Temporary set backs put the toil into toilet training but are part of the process and not an indicator that you or your child are failing in anyway. When they happen, stay calm and reassure them. Remember that the muscles that keep the bladder and rectum closed are still developing and the potty is a new task to learn. Patience and positivity are required! Your child stumbled many times before mastering movement but they kept going, the same will be true of this latest task set for them to conquer.
You can help reduce the number of accidents by dressing your potty protégée in clothes that are easy and quick to remove. Ask frequently if they need to go, as often accidents happen when a child is engrossed in another activity, so help them out by prompting them to pee.
Wait until the days are consistently mastered before you worry about nappy-free night-times, but keep an eye out for dry or just damp morning nappies which are a sign of readiness. Invest in waterproof sheets and mattress protectors and be full of praise and explanation when you first go nappy-free at night. Make sure you put your child on the toilet or potty just before bed and consider placing them on again before you go to bed – this is called lifting and encourages them to relieve themselves if they need to go. Wake them just enough to have a conversation, or open their eyes, so that they don’t learn to wee in their sleep.

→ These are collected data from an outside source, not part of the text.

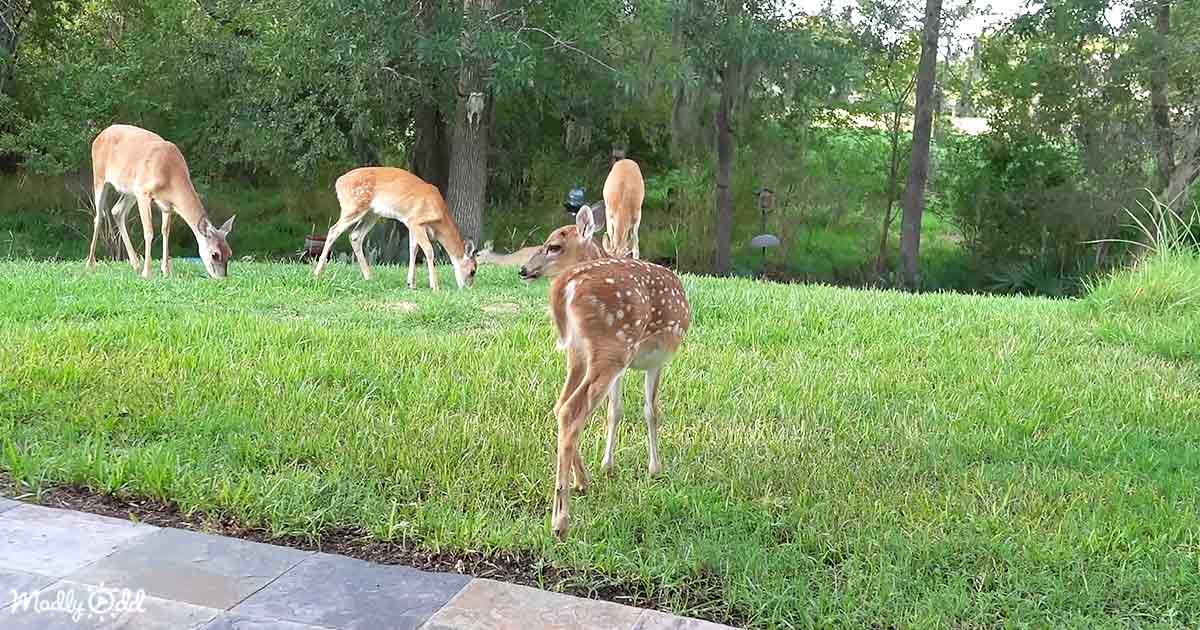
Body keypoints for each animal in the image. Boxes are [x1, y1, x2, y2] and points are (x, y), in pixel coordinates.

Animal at [88, 124, 236, 279]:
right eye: (214, 254)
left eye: (229, 252)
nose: (222, 277)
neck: (170, 175)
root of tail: (99, 136)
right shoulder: (143, 192)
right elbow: (148, 231)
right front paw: (147, 272)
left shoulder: (167, 205)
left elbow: (165, 231)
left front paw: (166, 270)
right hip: (99, 176)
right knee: (99, 216)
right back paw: (90, 263)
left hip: (130, 190)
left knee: (117, 211)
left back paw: (135, 264)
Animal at [312, 167, 477, 289]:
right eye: (473, 271)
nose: (467, 288)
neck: (440, 218)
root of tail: (338, 182)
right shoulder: (416, 220)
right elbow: (429, 250)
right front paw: (434, 286)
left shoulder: (411, 224)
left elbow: (413, 249)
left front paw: (411, 283)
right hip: (353, 206)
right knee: (333, 230)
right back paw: (317, 273)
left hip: (372, 213)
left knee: (355, 236)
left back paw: (369, 277)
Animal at [519, 206, 691, 540]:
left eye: (553, 246)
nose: (523, 269)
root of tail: (566, 285)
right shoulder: (657, 360)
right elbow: (651, 411)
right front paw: (655, 468)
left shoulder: (624, 368)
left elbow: (616, 410)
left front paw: (607, 465)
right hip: (612, 345)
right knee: (571, 411)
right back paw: (561, 521)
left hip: (582, 354)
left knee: (560, 406)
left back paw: (580, 483)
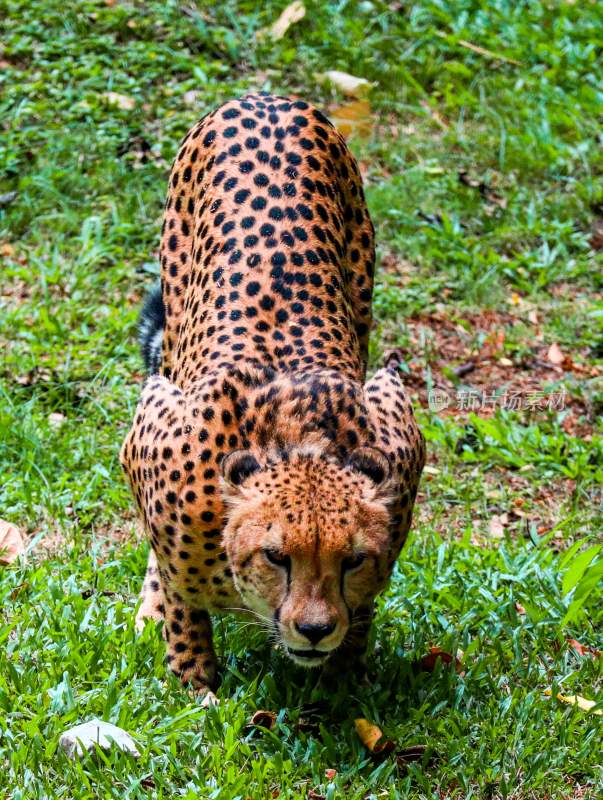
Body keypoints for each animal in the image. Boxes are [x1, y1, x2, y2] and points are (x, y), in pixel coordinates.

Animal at [120, 90, 428, 696]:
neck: (299, 441)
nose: (314, 629)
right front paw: (194, 681)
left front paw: (342, 683)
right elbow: (177, 590)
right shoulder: (149, 433)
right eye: (277, 556)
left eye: (353, 560)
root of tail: (266, 96)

Depending on the proximity of the toilet to the child’s bed, consider leaving a potty in their room – with a nightlight. Put them back on the potty first thing in the morning, even if there was an accident in the night. The occasional bed-wetting may happen for quite a while but always reinforce the positive as fear of failure and being told off can aggravate problems. Bed-wetting is considered normal up to the age of five; however, if you have any concerns make an appointment to chat to your doctor.
Toilet training can be frustrating, but on a troublesome day take a look back to birth and remember how far you’ve come and how many childcare challenges you have already conquered. You can reward yourself for potty progress too, after all you deserve a sticker for coping with all the extra washing and wiping!